# The Torque Slingshot Chinese version



## IOAN (May 25, 2020)

Hello! I received The Torque Slingshot in the Chinese version, it is narrower by four millimeters. Otherwise it is identical. It is cast in resin. Next to it is the slingshot I made at the competition in February and about which no one said anything, not even good, but especially I would have wanted

something critical. :banghead:


----------



## skarrd (Jul 20, 2011)

nice on all 3,i do like the frame style,and the one you made was awesome.


----------



## cromag (Jan 17, 2021)

The Chinese probably figure if they can save 4mm on each one after they make 100 one is for free  I recently picked one up and it shoots nice so i made a copy of it myself out of walnut and a cutting board. Not as true to the original as yours.


----------



## skarrd (Jul 20, 2011)

torque is one of my favorite SS,my Grand daughters as well,she lets me shoot it sometimes when i visit,lol. will probably pick up another one this year,maybe even make a copy,hmmmm


----------



## Reed Lukens (Aug 16, 2020)

IOAN said:


> Hello! I received The Torque Slingshot in the Chinese version, it is narrower by four millimeters. Otherwise it is identical. It is cast in resin. Next to it is the slingshot I made at the competition in February and about which no one said anything, not even good, but especially I would have wanted
> something critical. :banghead:
> 
> 
> ...


Yours looks great :headbang:


----------



## David D (Oct 20, 2020)

Really nice work. Is yours cast or machined? I have a Simpleshot one and I really like it.


----------



## IOAN (May 25, 2020)

David D said:


> Really nice work. Is yours cast or machined? I have a Simpleshot one and I really like it.


Mine is 3d printed


----------



## David D (Oct 20, 2020)

IOAN said:


> David D said:
> 
> 
> > Really nice work. Is yours cast or machined? I have a Simpleshot one and I really like it.
> ...


Didn't think of that. Probably easier than casting. I have seen lots of schematics for 3-D slingshots but have not tried it yet. The local library has a machine and they take orders for things people want made. One more thing to try.


----------



## skarrd (Jul 20, 2011)

i liked your Vampire SS in the ssotm as well,the frame shape is one of my favorites,,he carving was wicked!


----------



## IOAN (May 25, 2020)

skarrd said:


> i liked your Vampire SS in the ssotm as well,the frame shape is one of my favorites,,he carving was wicked!
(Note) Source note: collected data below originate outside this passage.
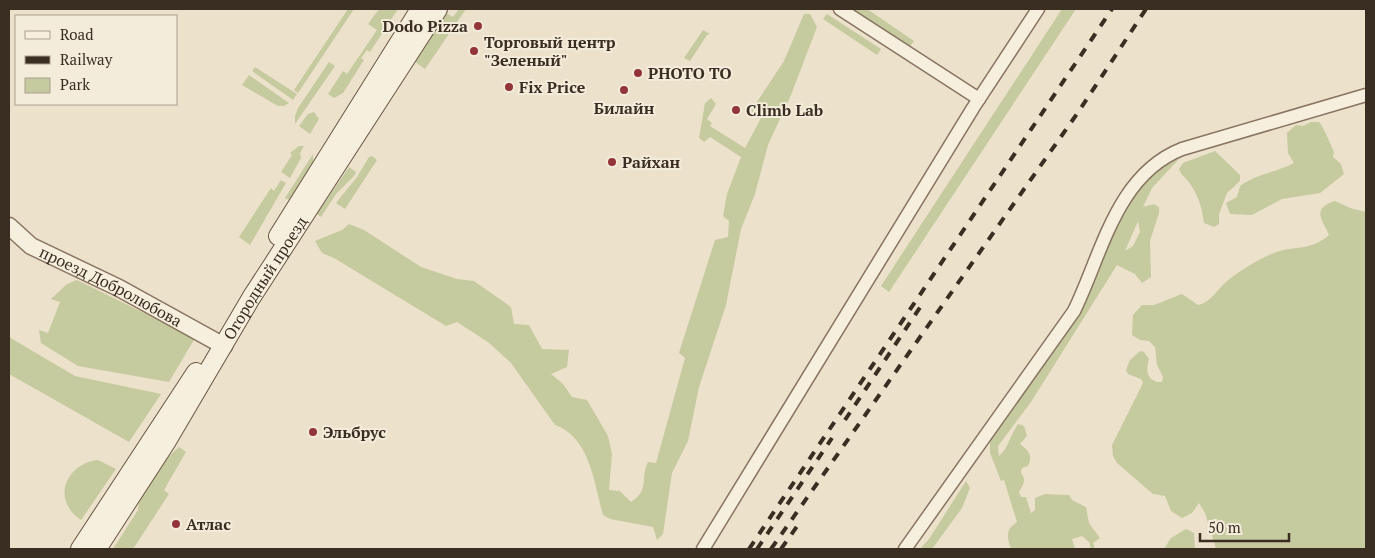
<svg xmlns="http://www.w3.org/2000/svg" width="1375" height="558" font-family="'PT Serif',serif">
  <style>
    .green { fill: #c6ca9f; fill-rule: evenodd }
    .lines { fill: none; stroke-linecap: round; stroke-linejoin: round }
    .minor-casing { stroke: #887460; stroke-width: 15 }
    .tertiary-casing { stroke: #887460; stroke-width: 19 }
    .secondary-casing { stroke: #6a5643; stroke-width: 20 }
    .minor { stroke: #f7efde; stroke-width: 12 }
    .tertiary { stroke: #f7efde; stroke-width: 16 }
    .secondary { stroke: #f7efde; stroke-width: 18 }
    .rail { stroke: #3a2d22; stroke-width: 4; stroke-dasharray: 9 9; stroke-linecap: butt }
    .poi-dot { fill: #933438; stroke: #f4ecda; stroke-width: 2 }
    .labels { text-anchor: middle; stroke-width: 4; stroke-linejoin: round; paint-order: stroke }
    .poi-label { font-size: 16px; font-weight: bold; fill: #3a2d22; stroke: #f4ecda; text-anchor: start }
    .street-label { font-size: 16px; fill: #3a2d22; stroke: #f4ecda }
  </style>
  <rect width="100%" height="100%" fill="#ece1cb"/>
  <!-- green -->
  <g class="green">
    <polygon points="348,9 354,9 298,93 294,90"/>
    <polygon points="379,9 398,9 370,52 367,50 361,58 364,60 343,93 334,98 328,94 343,71 347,74 377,30 368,24"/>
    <polygon points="459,9 466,9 425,69 414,61 446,13 453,17"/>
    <polygon points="850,9 867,9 914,41 909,48"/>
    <polygon points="1062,9 1076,9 889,292 881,286"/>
    <path d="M804,14H810L817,27L791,95L768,145L755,194L741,229L726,305L699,387L688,441L672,473L663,534L657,540L653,527L610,519L603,515C594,483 590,437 555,425L511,363L488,342L457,322L446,326L334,258L322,253L315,241L342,230L349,224L364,230L421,267L457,279L474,281L511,307L514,324L529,325L542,349L569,350L567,367L551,374L563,384L572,397L587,400L608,436L612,454L609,490L620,491L631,502C650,490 640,478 648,462L656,463L685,358L679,353L715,240L728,237L729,221L723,216L727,194L741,157L710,137L704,142L699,138L705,103L711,98L716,104L707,119L712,123L710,126L745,148L761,118L751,111L784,61Z"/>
    <polygon points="827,14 881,49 877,55 823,19"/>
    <polygon points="703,30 710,34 707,35 690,61 684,58"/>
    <polygon points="329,62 335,66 295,124 295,116 298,108"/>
    <polygon points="255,67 297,94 293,100 252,71"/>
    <polygon points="249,75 289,103 284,106 278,106 242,85"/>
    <polygon points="314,112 319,119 310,134 299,126 308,114"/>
    <path d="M1311,122H1319C1323,126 1331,145 1334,152L1333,157L1341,164L1344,174L1320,193L1282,199L1252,215L1230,214L1226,203L1237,197L1240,186C1258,173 1275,173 1294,163L1288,153L1287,133L1296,125L1303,126Z"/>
    <polygon points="299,146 304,146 300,153 301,158 290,178 281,172 292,155 290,153"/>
    <path d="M1215,151L1240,175V181L1227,193L1219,214V224L1214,227L1204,223C1202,207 1198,194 1188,181C1184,176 1181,175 1179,169L1183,163Z"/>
    <polygon points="313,154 313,162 289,200 285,198"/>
    <polygon points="372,156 377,160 345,209 336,203 357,177 369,157"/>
    <path d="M1179,159L1152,188L1143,207L1154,204L1159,207V213L1150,241L1151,277L1142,283L1135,274L1117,265L1031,402L998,446L999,456C1007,450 1011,434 1018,424L1024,426L1027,436L1020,444C1029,451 1033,455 1028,466L1022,468L1021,473C1027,480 1023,485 1019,492L1021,497H1026L1031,513L1035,510V498L1045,494L1069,495L1072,500L1086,507L1089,523L1100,538L1093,543L1095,549H1091L1089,542L1082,536L1072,539L1075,549H1011C1007,537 1005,530 1017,522L1004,480L1001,481L990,453V441C1019,400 1051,359 1076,316C1109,261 1113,187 1179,159ZM1138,221L1140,232L1133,246L1125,251Z"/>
    <polygon points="349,167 356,172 354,176 336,194 321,217 317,214"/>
    <polygon points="281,180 286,183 250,245 239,237 271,188 274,191"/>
    <path d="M1335,201L1350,208L1366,212V549H1216L1205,513L1199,503L1192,513L1182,518L1171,511L1165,496L1153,494L1117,463L1113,456L1112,445L1143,383L1141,379L1128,374L1126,370L1130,360L1140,351L1144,352L1149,359C1146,368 1146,379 1157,382H1162L1163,377L1157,365L1155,347L1149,341L1140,340L1132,335L1133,315L1142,305H1154L1182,294L1198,305C1210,303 1218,289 1227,281C1239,271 1259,259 1274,253C1293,245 1310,252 1329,235C1322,219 1311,209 1335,201Z"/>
    <polygon points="77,280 195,338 169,382 78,366 41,343 39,330 48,333 60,302 51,299 67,284"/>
    <polygon points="9,337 75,376 161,394 129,442 9,374"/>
    <polygon points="179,447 186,452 164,490 169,494 133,549 113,549 138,510 139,500 166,459"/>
    <path d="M98,460L116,469L81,520C51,500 65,464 98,460Z"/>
    <polygon points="966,481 970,488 962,508 932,549 920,549 929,539"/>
    <polygon points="1186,529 1194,533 1195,549 1164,549 1171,538"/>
  </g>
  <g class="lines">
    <!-- minor casing -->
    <g class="minor-casing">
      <g id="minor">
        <polyline points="840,9 979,99"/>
        <polyline points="703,549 973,108 1038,9"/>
        <path d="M905,549L1074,311C1102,254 1116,175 1182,149L1366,95"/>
      </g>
    </g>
    <!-- tertiary casing -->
    <g class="tertiary-casing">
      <g id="tertiary">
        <path id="s1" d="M9,226L31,246L119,288L224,346"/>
      </g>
    </g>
    <!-- secondary casing -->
    <g class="secondary-casing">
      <g id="secondary">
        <polyline points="278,236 420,9"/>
        <polyline points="80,549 196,372"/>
        <path id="s2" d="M97,549L167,441L251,298L438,9"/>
      </g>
    </g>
    <!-- minor -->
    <use href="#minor" class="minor"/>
    <!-- tertiary -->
    <use href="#tertiary" class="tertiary"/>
    <!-- secondary -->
    <use href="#secondary" class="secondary"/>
    <!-- rail -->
    <g class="rail">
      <polyline points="845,420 921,306"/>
      <polyline points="749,549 1112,9"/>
      <polyline points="757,549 832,438"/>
      <polyline points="771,549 1079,111 1146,9"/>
      <polyline points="781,549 798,525"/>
    </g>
  </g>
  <!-- markers -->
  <g class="poi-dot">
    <circle cx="478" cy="26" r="5"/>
    <circle cx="474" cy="51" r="5"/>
    <circle cx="638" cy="73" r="5"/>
    <circle cx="509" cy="87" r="5"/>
    <circle cx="624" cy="90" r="5"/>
    <circle cx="736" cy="110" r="5"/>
    <circle cx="612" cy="162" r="5"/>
    <circle cx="313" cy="432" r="5"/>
    <circle cx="176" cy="524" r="5"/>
  </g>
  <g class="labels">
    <!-- poi labels -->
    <g class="poi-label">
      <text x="468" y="32" text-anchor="end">Dodo Pizza</text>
      <text x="484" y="48">Торговый центр<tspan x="484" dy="18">"Зеленый"</tspan></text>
      <text x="648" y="79">PHOTO TO</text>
      <text x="519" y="93">Fix Price</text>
      <text x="624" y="114" text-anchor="middle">Билайн</text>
      <text x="746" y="116">Climb Lab</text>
      <text x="622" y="168">Райхан</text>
      <text x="323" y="438">Эльбрус</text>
      <text x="186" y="530">Атлас</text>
    </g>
    <!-- street labels -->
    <g class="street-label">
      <text dy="6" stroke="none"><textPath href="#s2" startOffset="319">Огородный проезд</textPath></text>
      <text dy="6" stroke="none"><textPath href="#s1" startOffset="119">проезд Добролюбова</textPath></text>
    </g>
  </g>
  <!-- border -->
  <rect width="1375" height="558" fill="none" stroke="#3a2d22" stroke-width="20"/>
  <!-- legend -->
  <rect x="15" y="15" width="162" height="90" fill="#f4ecda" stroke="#aaa090"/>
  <rect x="25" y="31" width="25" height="8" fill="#f7efde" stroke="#aaa090"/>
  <text x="60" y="40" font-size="15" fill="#3a2d22">Road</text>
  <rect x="25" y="56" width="25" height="8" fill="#3a2d22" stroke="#aaa090"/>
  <text x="60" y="65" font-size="15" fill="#3a2d22">Railway</text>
  <rect x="25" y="78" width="25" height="15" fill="#c6ca9f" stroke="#aaa090"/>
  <text x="60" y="90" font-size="15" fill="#3a2d22">Park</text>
  <!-- scale -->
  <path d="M1200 533v8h89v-8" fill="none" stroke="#3a2d22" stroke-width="2.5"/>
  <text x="1208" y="533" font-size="15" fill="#3a2d22" stroke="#f4ecda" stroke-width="4" paint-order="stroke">50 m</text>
</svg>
I would be happy to tell you why sculpture is not good.


----------



## Slide-Easy (Aug 16, 2020)

IOAN said:


> Hello! I received The Torque Slingshot in the Chinese version, it is narrower by four millimeters. Otherwise it is identical. It is cast in resin. Next to it is the slingshot I made at the competition in February and about which no one said anything, not even good, but especially I would have wanted
> 
> something critical. :banghead:
> 
> ...


Imitation is the greatest form of flattery...but still an ugly fork. Look at this thing with huge, crazy slotted screws.


----------



## Slide-Easy (Aug 16, 2020)

cromag said:


> The Chinese probably figure if they can save 4mm on each one after they make 100 one is for free  I recently picked one up and it shoots nice so i made a copy of it myself out of walnut and a cutting board. Not as true to the original as yours.
> 
> 
> 
> ...


Reminds me of target grips on a square framed S&W model 586. Nice looking fork.


----------



## cromag (Jan 17, 2021)

Funny you sho



Slide-Easy said:


> cromag said:
> 
> 
> > The Chinese probably figure if they can save 4mm on each one after they make 100 one is for free  I recently picked one up and it shoots nice so i made a copy of it myself out of walnut and a cutting board. Not as true to the original as yours.
> ...


Funny you would say that , I thought the same thing when I began to Tru-oil it.


----------



## skarrd (Jul 20, 2011)

IOAN said:


> skarrd said:
> 
> 
> > i liked your Vampire SS in the ssotm as well,the frame shape is one of my favorites,,he carving was wicked!
> ...


----------



## High Desert Flipper (Aug 29, 2020)

I like both of yours. The walnut is a beauty. Why the pi symbol in the one you printed?


----------



## IOAN (May 25, 2020)

High Desert Flipper said:


> I like both of yours. The walnut is a beauty. Why the pi symbol in the one you printed?


My signature.


----------



## hoggy (Apr 17, 2017)

IOAN said:


> Hello! I received The Torque Slingshot in the Chinese version, it is narrower by four millimeters. Otherwise it is identical. It is cast in resin. Next to it is the slingshot I made at the competition in February and about which no one said anything, not even good, but especially I would have wanted
> 
> something critical. :banghead:
> 
> ...


i did not see yours before, but i will say now that i'd shoot it


----------



## MOJAVE MO (Apr 11, 2018)

I th



IOAN said:


> Hello! I received The Torque Slingshot in the Chinese version, it is narrower by four millimeters. Otherwise it is identical. It is cast in resin. Next to it is the slingshot I made at the competition in February and about which no one said anything, not even good, but especially I would have wanted
> 
> something critical. :banghead:
> 
> ...


I think that is a good looking frame. You 3d guys are impressive. Also the contest you entered this frame was the January SOTM. I saw some nice comments following you post. Many of us won't quote a posting but simply provide a like and a comment following your post. Applause is nice, but applesauce is better.


----------



## IOAN (May 25, 2020)

MOJAVE MO said:


> I think that is a good looking frame. You 3d guys are impressive. Also the contest you entered this frame was the January SOTM. I saw some nice comments following you post. Many of us won't quote a posting but simply provide a like and a comment following your post. Applause is nice, but applesauce is better.


Perfectly true! Thanks!


----------